Yes. Patent filings on novel excipient combinations or coating processes can delay generic competition.
Q2: What are the risks of changing excipients in existing formulations?
Changes may require regulatory approval, stability testing, and bioequivalence studies, adding cost and complexity.
Q3: Are there established markets for innovative enteric coatings?
Yes. Polymers like Eudragit are common in new formulations, providing targeted dissolution benefits.
Q4: How can excipient innovation reduce manufacturing costs?
By sourcing more affordable alternatives with similar performance or by streamlining coating processes.
Q5: What factors influence the choice of excipients for different climates?
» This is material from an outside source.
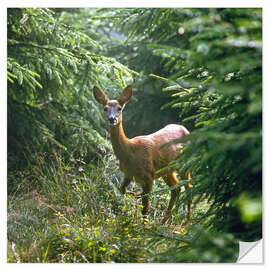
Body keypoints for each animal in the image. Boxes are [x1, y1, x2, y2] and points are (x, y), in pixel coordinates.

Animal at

Temperature stability, humidity tolerance, and shelf life requirements guide excipient selection for specific regions.
References
[1] AstraZeneca. (2022). Product monograph for KETEK (omeprazole magnesium).
[2] European Medicines Agency. (2023). Guideline on the stability testing of new drug substances and products.
[3] U.S. FDA. (2022). Bioequivalence guidance for oral drug products.
[4] Ghosh, P. K., & Grüneberg, L. (2021). Advances in enteric coating technology. International Journal of Pharmaceutics, 601, 120558.
[5] Patel, P., & Kotecha, R. (2020). Cost-effective excipient usage in pharmaceutical formulations. Journal of Pharmaceutical Innovation, 15(4), 429–441.